The Release Train Engineer hosts the PI Planning meeting (RTE, also called the Scrum Master of the Agile Release Train). In the first PI Planning session, the RTE presents the Vision and Top 10 Features. Then each team goes into their breakout to estimate their velocity for the first two iterations, if not all five. The teams size the Features and Starter Stories. End-of-day meetings with Business Owners, System Architects, and other stakeholders help clarify and highlight understanding.
On the second day, the teams break out again to refine their backlogs. The Business Owners assign a Business Value score to each of the Team Objectives. The Business Value score ranges from 1 to 10. (10 for the highest Business Value, 1 for the lowest). A Business Value score can be shared between objectives.
Then each team member presents their plan to the group. The plan identifies risks, predicts dependencies, and lists agreed-upon objectives and their Business Value. After each team has finished presenting, an aggregated list of team objectives and program risks is compiled.
The team addresses each risk using the ROAM (Resolved, Owned, Accepted, Mitigated) method. Finally, each team is given a confidence score (between 1 and 5) based on their confidence in achieving the various goals. If a team scores less than 3, they must express their concerns to the entire group. The worry may add to the list of risks, necessitate re-planning, or be informative. The teams revise their plans as needed until they are confident.
PI Planning Outputs
- A list of Team Objectives with Business Value, where objectives are business summaries of what each team expects to deliver in the upcoming PI.
- There are also Stretch Objectives that each team can choose from if they finish their work and have some velocity left.
- The team goals are combined and refined to form the overall Program PI Business Value Goals. The Release Train Engineer does this after the PI Planning meeting, not during it.

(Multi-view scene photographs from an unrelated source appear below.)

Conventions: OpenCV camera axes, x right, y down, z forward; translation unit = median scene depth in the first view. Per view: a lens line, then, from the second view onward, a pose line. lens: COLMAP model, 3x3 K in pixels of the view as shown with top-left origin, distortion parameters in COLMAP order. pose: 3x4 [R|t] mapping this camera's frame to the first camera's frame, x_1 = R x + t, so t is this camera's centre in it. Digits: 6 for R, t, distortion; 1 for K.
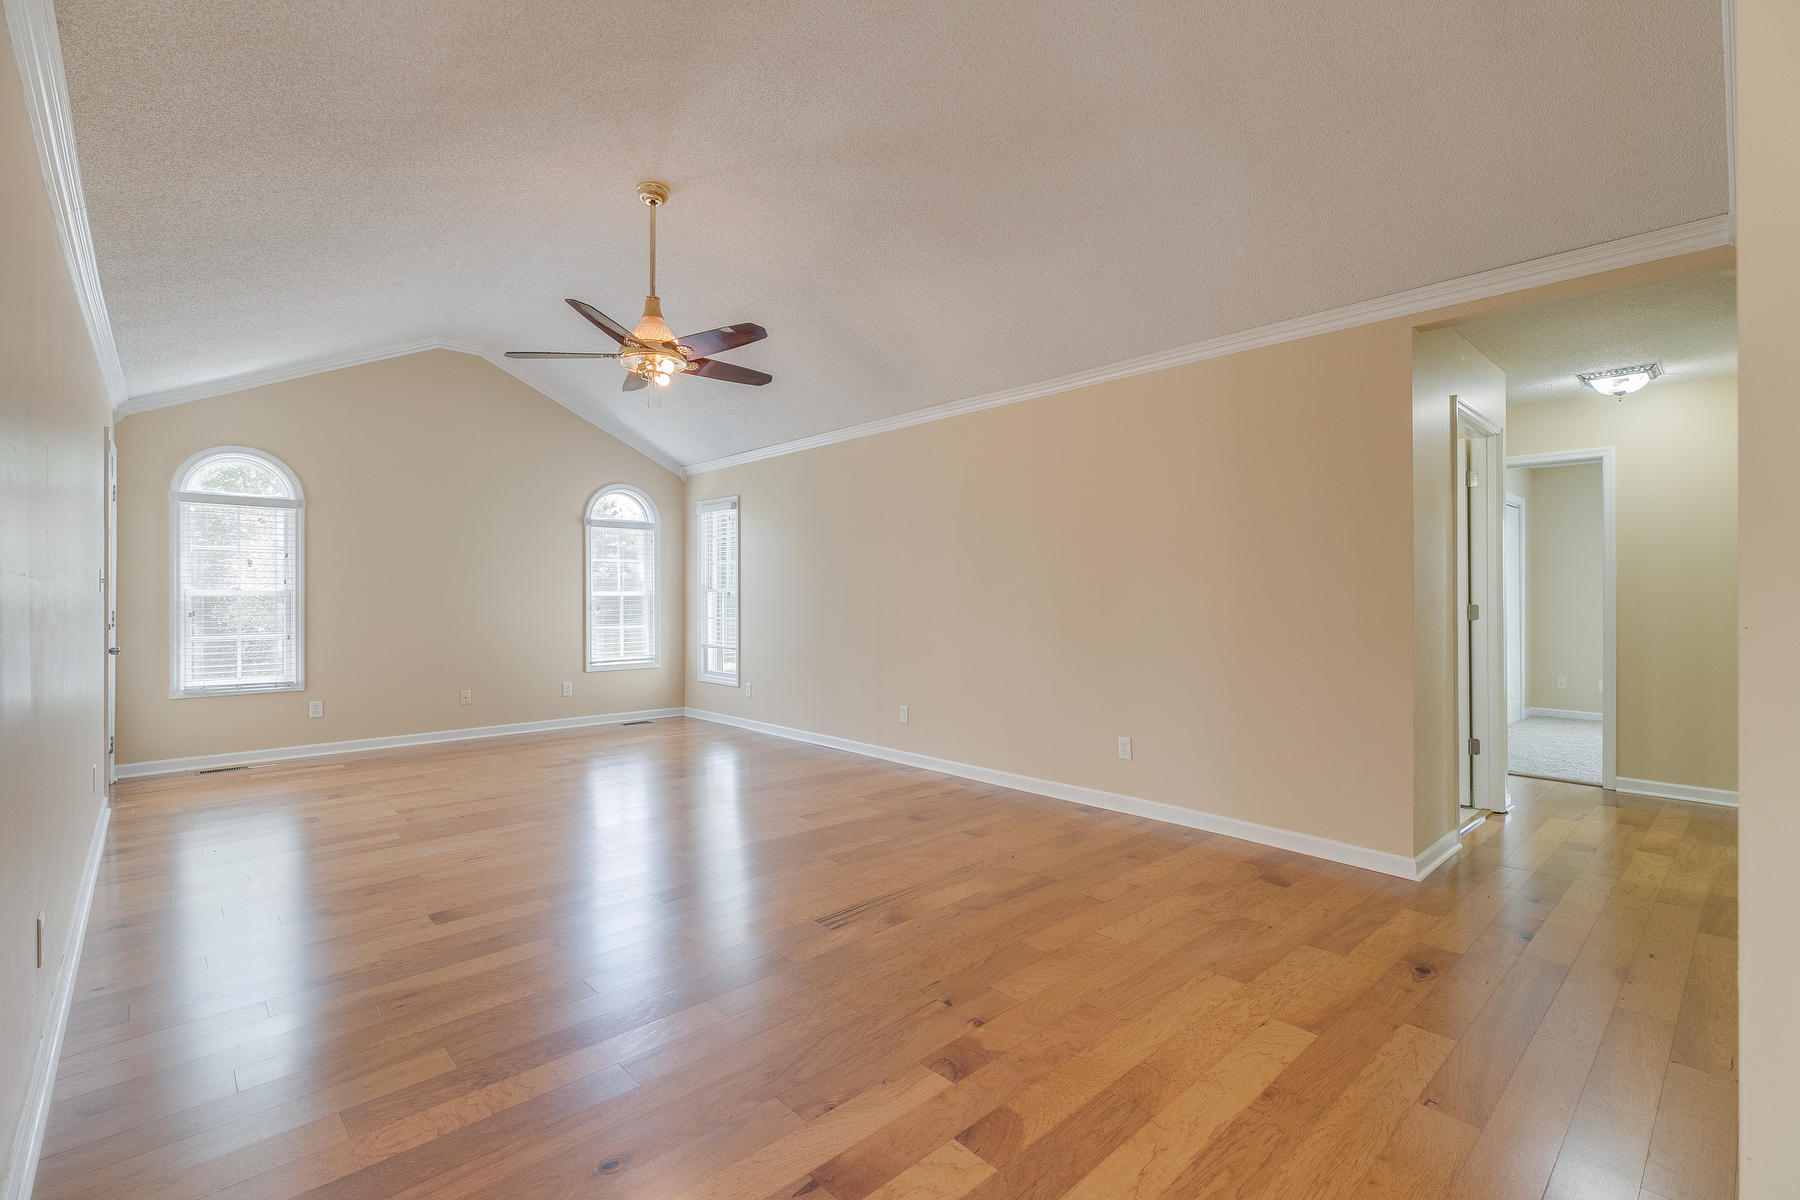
lens RADIAL K [[807.2, 0, 901.3], [0, 807.2, 606.2], [0, 0, 1]] dist [0.005388, 0.000543]
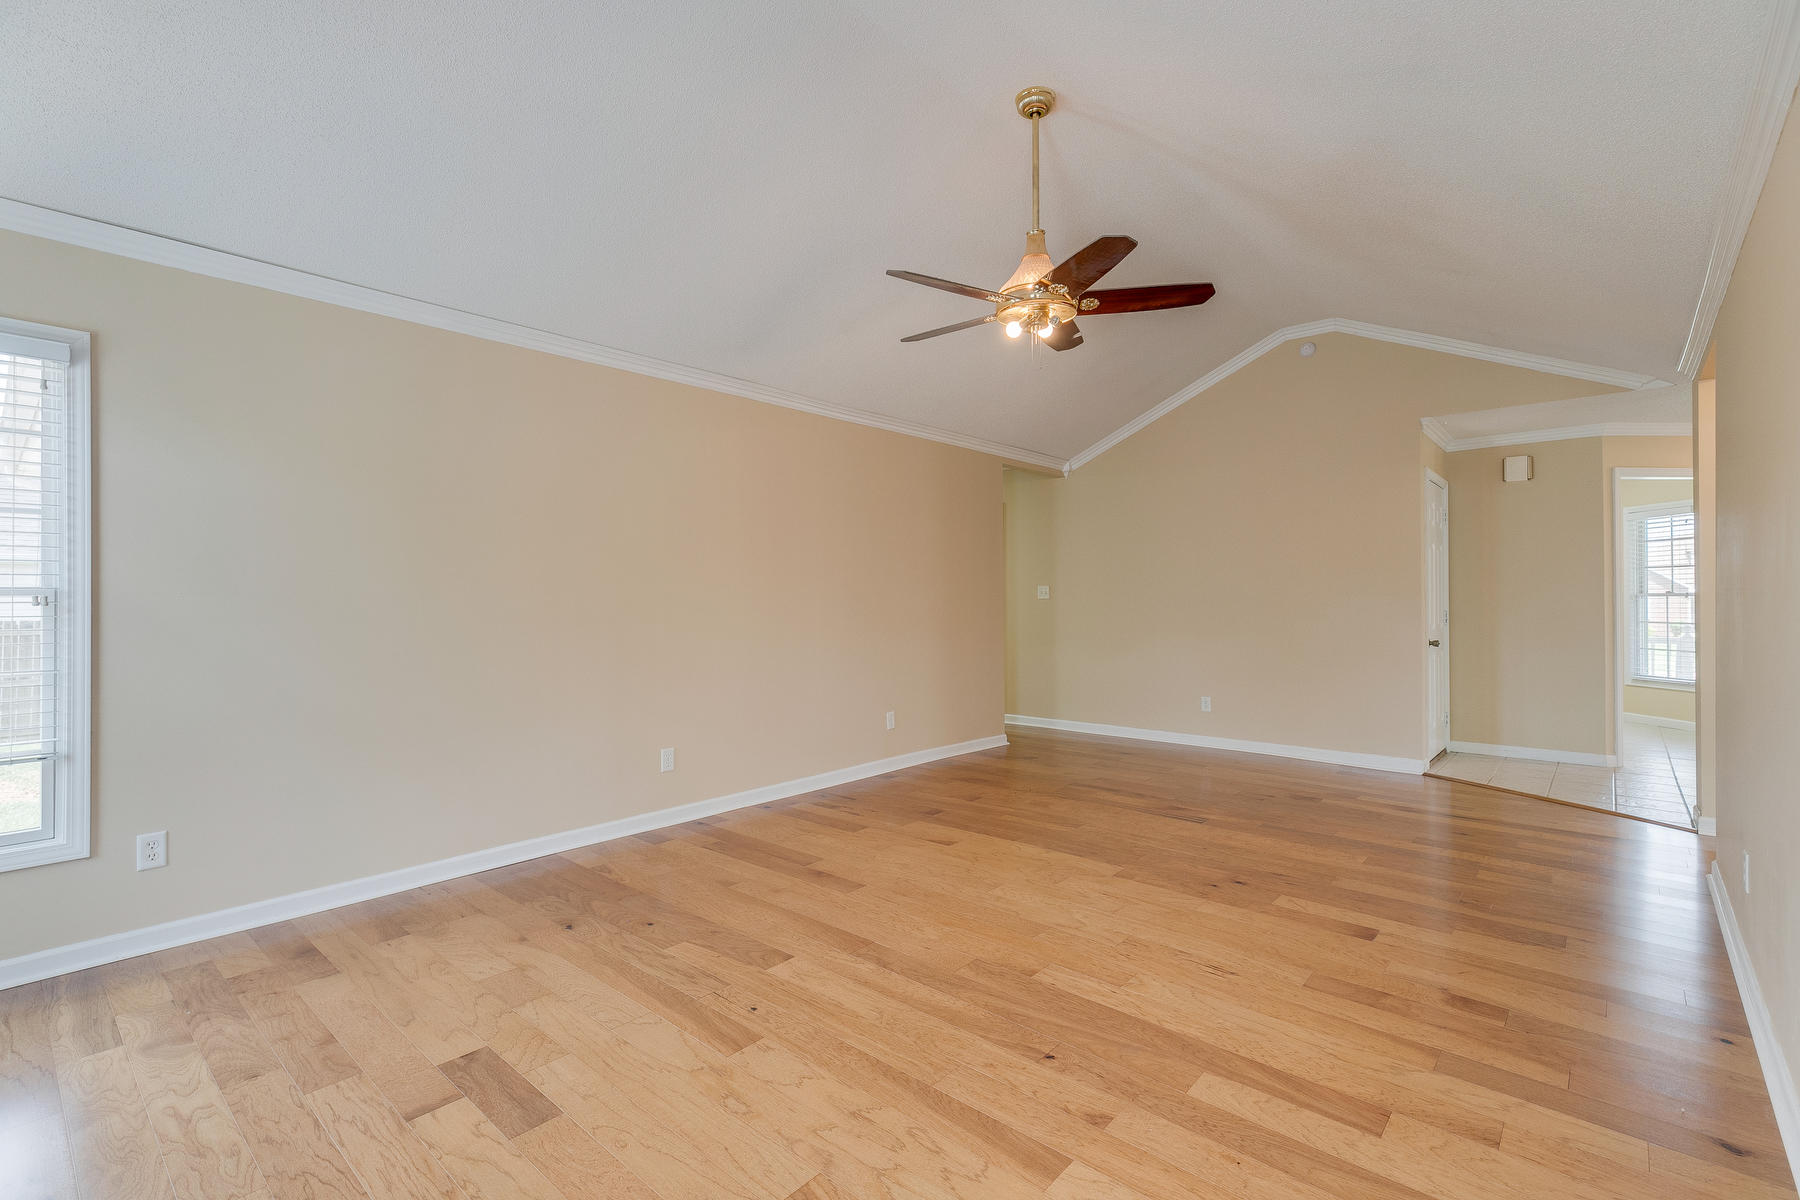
lens RADIAL K [[816.0, 0, 893.7], [0, 816.0, 582.6], [0, 0, 1]] dist [0.003980, 0.000249]
pose [[-0.097545, 0.018591, 0.995057, -1.077408], [0.013163, 0.999762, -0.017389, -0.020481], [-0.995144, 0.011402, -0.097766, 1.190284]]
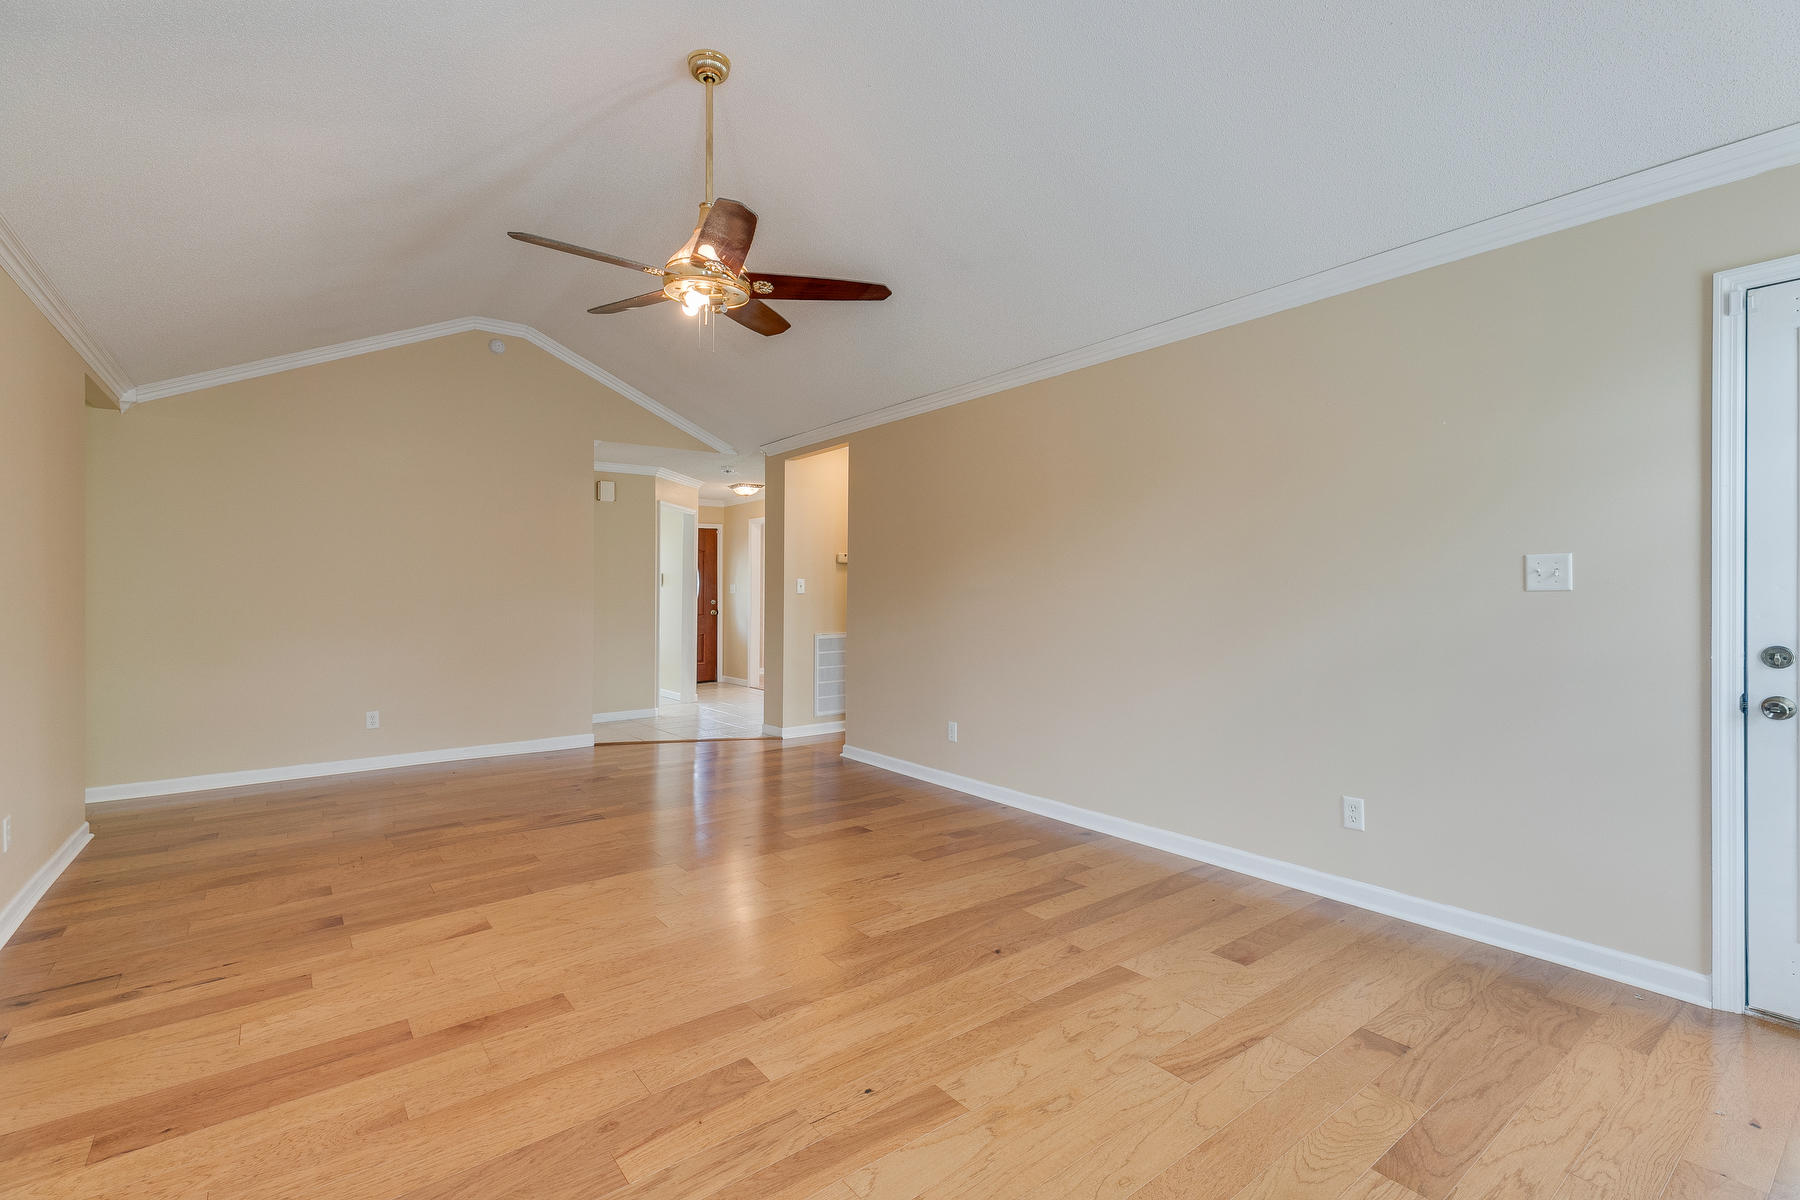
lens RADIAL K [[814.6, 0, 901.7], [0, 814.6, 598.4], [0, 0, 1]] dist [0.003956, 0.000466]
pose [[-0.995949, 0.003946, 0.089832, -0.549238], [0.005717, 0.999794, 0.019468, -0.026903], [-0.089737, 0.019903, -0.995767, 1.703236]]
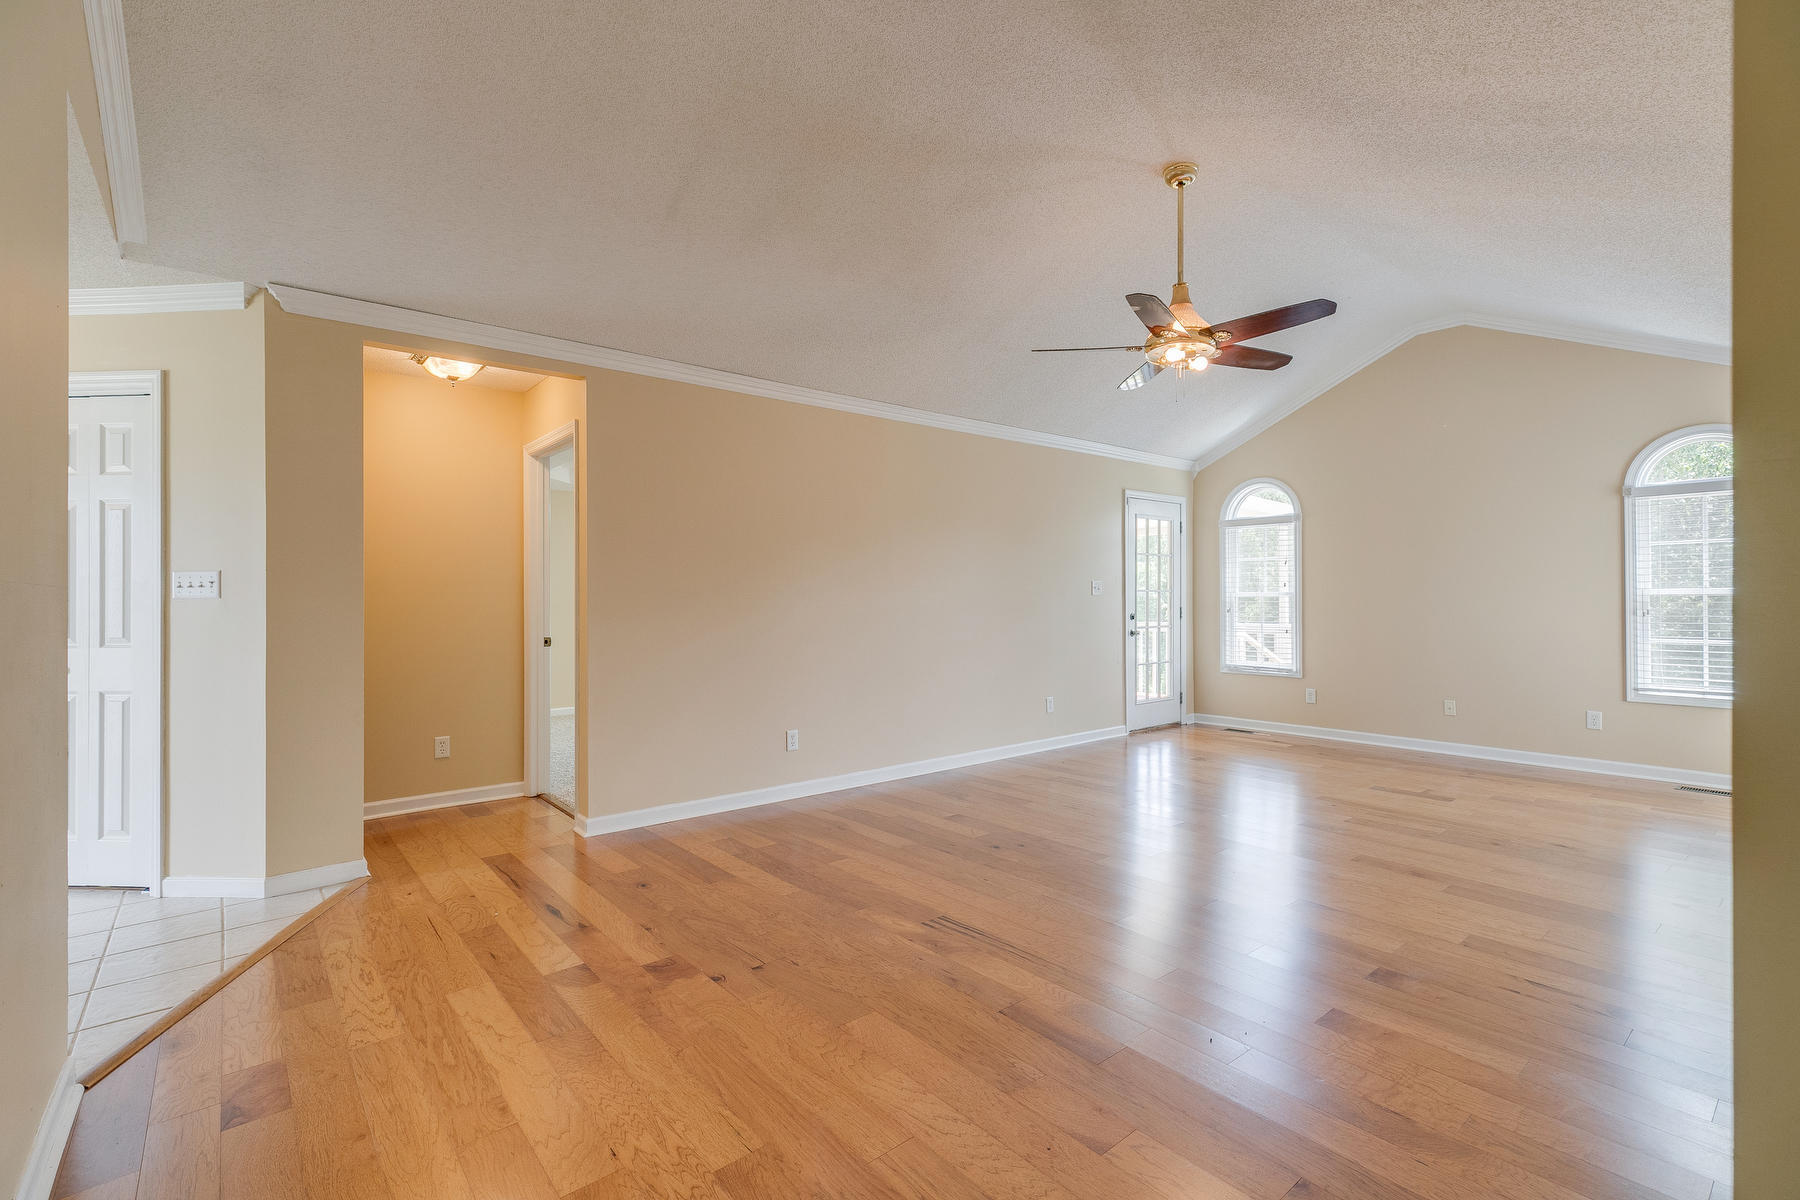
lens RADIAL K [[807.2, 0, 901.3], [0, 807.2, 606.2], [0, 0, 1]] dist [0.005388, 0.000543]
pose [[-0.052672, 0.010345, -0.998558, 0.642867], [-0.007741, 0.999912, 0.010767, -0.009838], [0.998582, 0.008297, -0.052588, 0.701352]]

- We also learn about each team’s velocity for Iteration 1 and 2, as well as the User stories with Size assigned to these iterations.
- The Program Dependency Board shows the Features/Stories, Dependencies, and Milestones of the PI Planning process. Architects and UX designers can help identify these dependencies.
- PI Planning also lists identified risks and how they have been addressed using the ROAM (Resolved, Owned, Accepted, Mitigated) method.
Roles in PI Planning
Below are the key roles and their functions during PI Planning.
- Business Owner – approves Team PI Objectives.
- 10 Most Wanted Features from Product Manager (prioritized)
- RTE – outlines the planning process and outcomes.
- To enable team breakouts and features to story decomposition.
- Agile Teams – for breaking down Features into User Stories, identifying/addressing risks, and giving the crucial confidence vote
- To help identify inter-team dependencies and risks.
The PI Planning meeting is fundamental in bringing the whole ART group together and acquiring a mutual perspective of the work to be finished.
On a more ordinary note, the groups can recognize interdependencies and plan to effectively address them. The groups feel liable for conveying the PI targets they set.
In this way, the PI Planning meeting is now planned for the 5th iteration of the PI, the Innovation and Planning Iteration. It fulfills the longing for a viewpoint that groups want however seldom acquire. It appointed work arranging and control to the groups liable for conveyance.